While the machine was making the dough, I lined 2 large baking sheets with parchment paper. Once the machine beeped indicating the end of the cycle, I turned the dough out onto a lightly floured work area. I then divided the dough into 12 equal portions. Now was the time to bring in my reinforcements.
Mom, Becky and I each started shaping our pretzels. With the palms, we shaped each portion into a 20″ rope. Then, holding the ends of the rope, we twisted the ends together, brought the twisted end up and over the loop, attaching it to the bottom center. It was definitely a learning experience. I can honestly say that some of them came out looking like pretzels.

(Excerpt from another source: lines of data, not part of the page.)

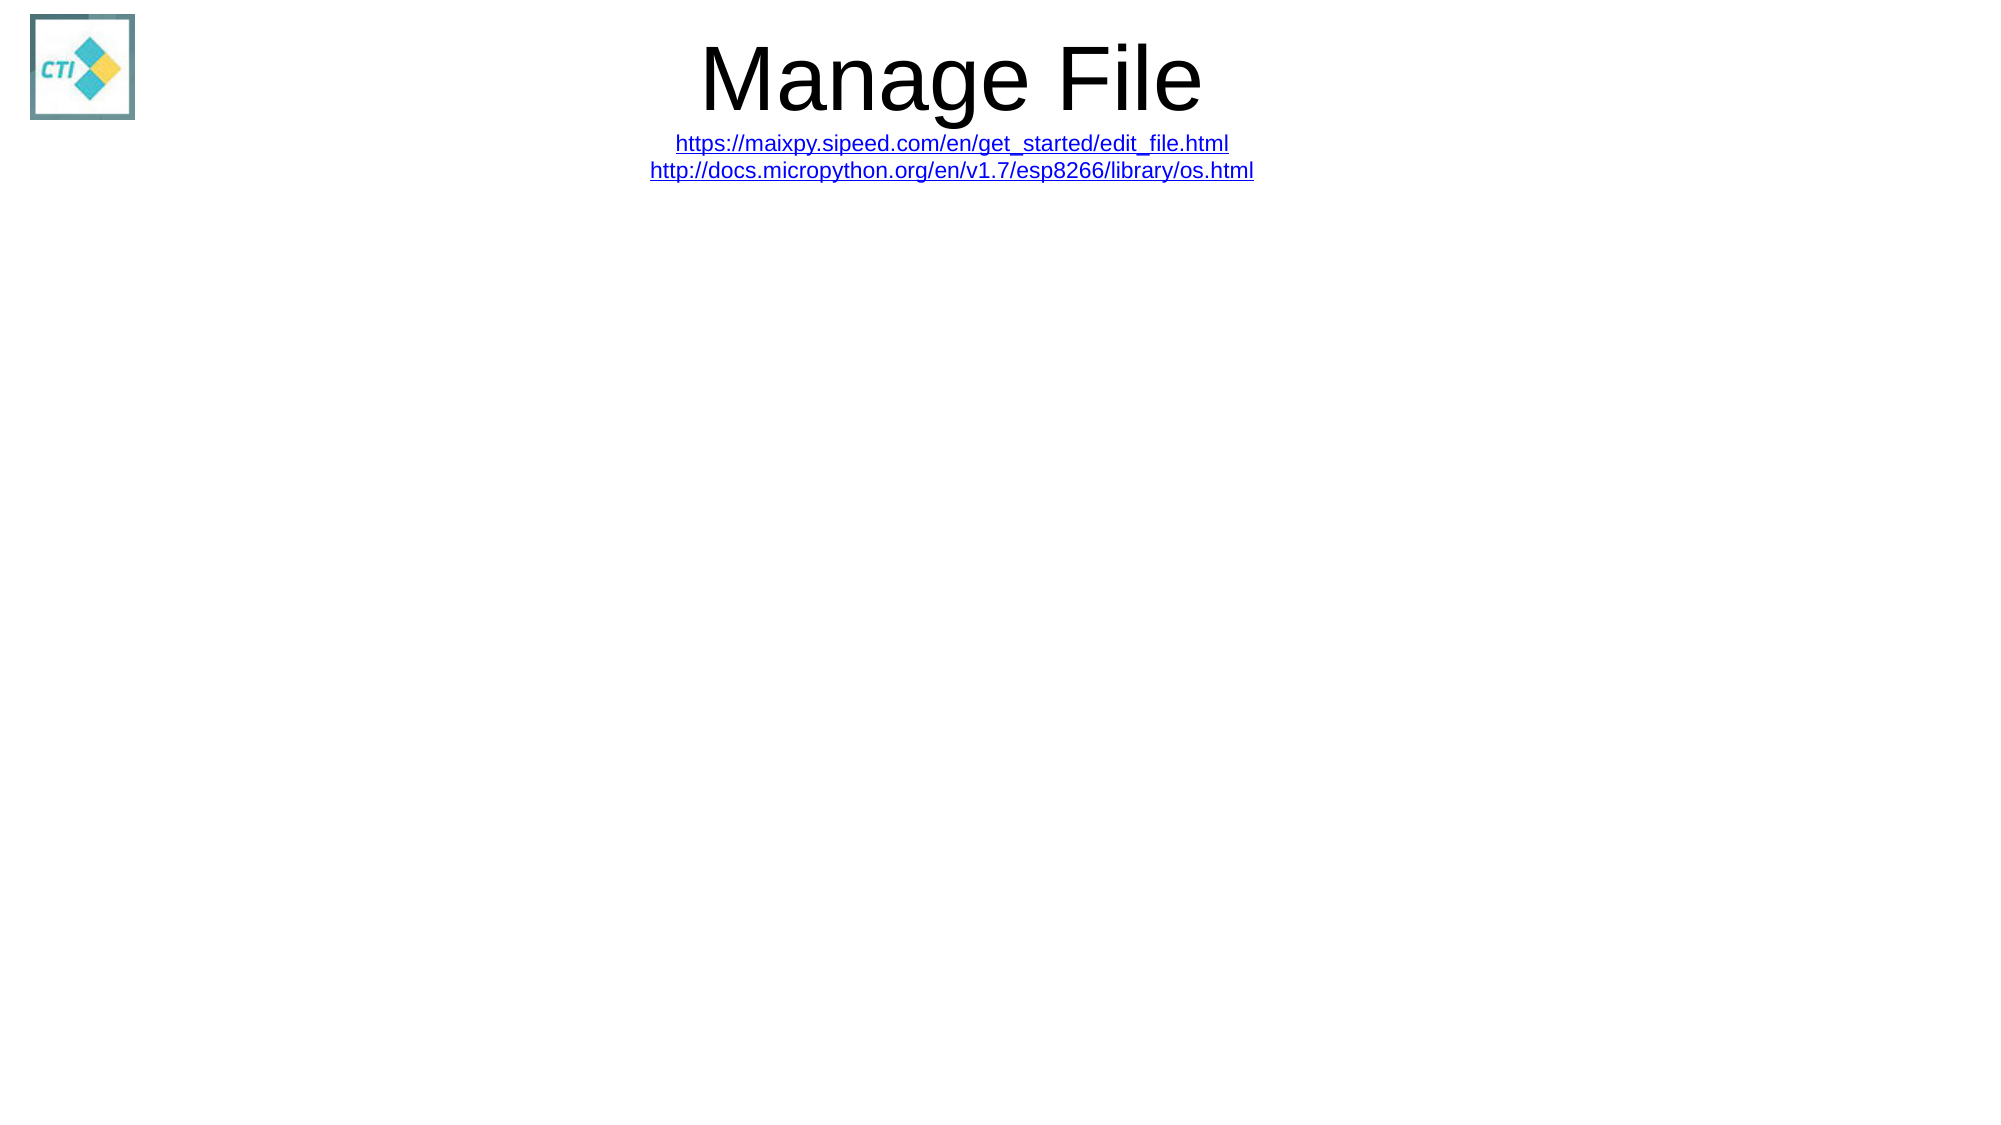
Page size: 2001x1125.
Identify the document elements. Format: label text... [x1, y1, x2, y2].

text_box Manage File https://maixpy.sipeed.com/en/get_started/edit_file.html http://docs.micropython.org/en/v1.7/esp8266/library/os.html [0, 7, 1665, 195]
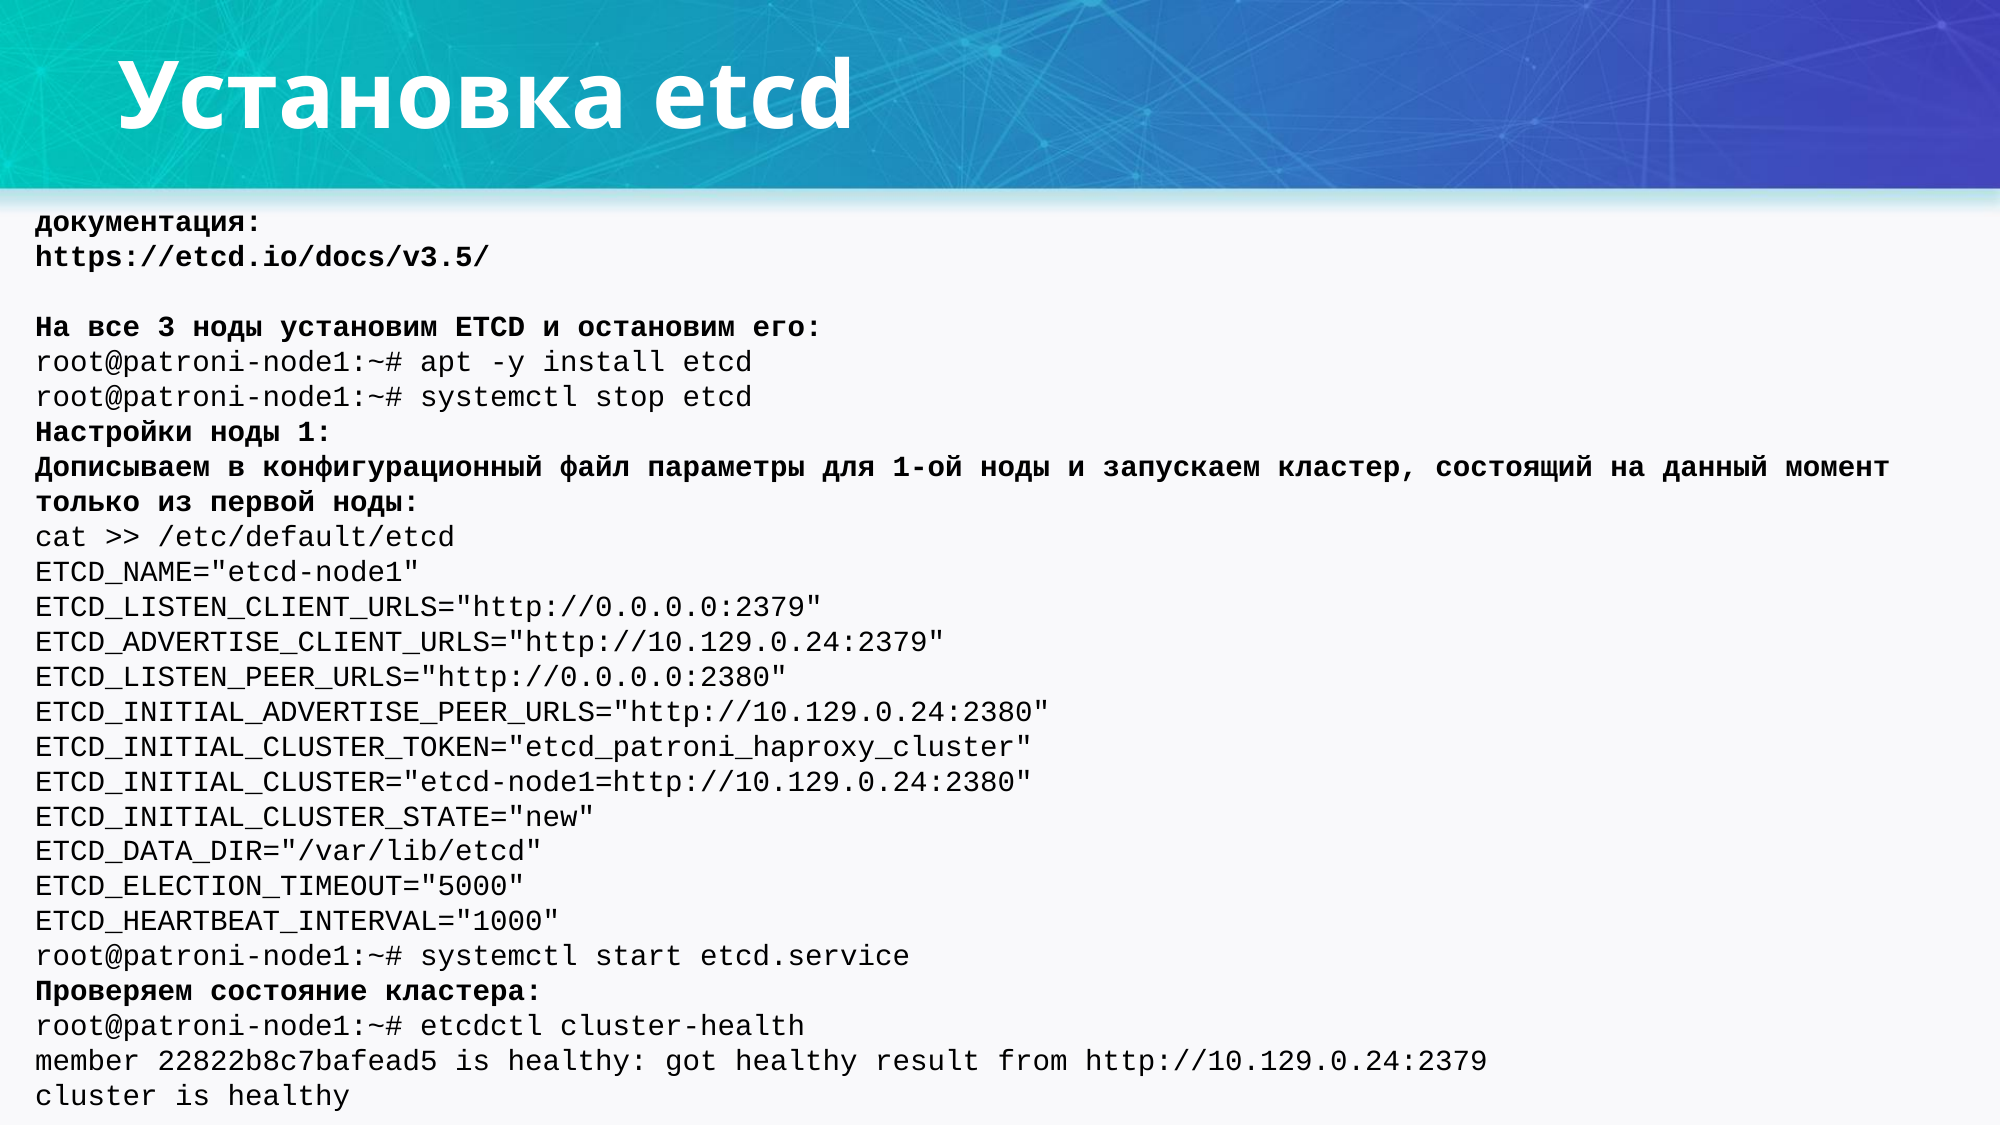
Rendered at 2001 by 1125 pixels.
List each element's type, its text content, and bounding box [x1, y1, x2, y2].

picture [0, 0, 2000, 1125]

Once shaped, the rolls were placed on the prepared baking sheets and allowed to rest, uncovered, at room temperature for 30 minutes.
While the pretzels were resting, I preheated the oven to 400 degrees, made an egg glaze and prepared a water/baking soda bath. (You can skip the water/soda bath if you prefer soft breadlike pretzels.)
The egg glaze was made by beating 1 egg white with 1 tablespoon of water.
The bath was prepared by boiling 2 quarts of water and 2 tablespoons of baking soda in a large deep pan
When the pretzels are done resting, I used a large spatula to carefully lift a risen pretzel and lower it into the boiling water. You can boil 2 pretzels at once. Leaving the water at a low rolling boil, I boiled each pretzel for between 45 and 60 seconds, flipping is over halfway though the time. Once each pretzel was puffy, I removed it from the bath using a slotted spoon, and allowed the excess water to drip back into the pan before placing the boiled roll back on the prepared baking sheet.
I brushed each pretzel with the egg glaze and sprinkled with a little coarse kosher sea salt. The pretzels were baked, one pan at a time, in the center of the oven for about 18 minutes (the recipes says 16-20).
The pretzels were placed on a rack to cool. They can be eaten warm or stored (covered in a single layer of tin foil) at room temperature for up to 3 days. I honestly don’t think we will need to be storing many of these, they are too good. Becky (my sister) brought some cheese sauce so we all sat around dipping warm pretzels in cheese. I really doubt there will be any left tomorrow.
They are delicious, chewy, slightly salty with the outer texture I expect from soft pretzels. I doubt I would have liked them quite as much without the water bath. Admittedly, they don’t look a whole lot like pretzels, but they are delicious. I also imagine, because they are shaped more like rolls than pretzels, they would make great sandwich buns.
Another keeper, I may be making this one whenever I have company coming.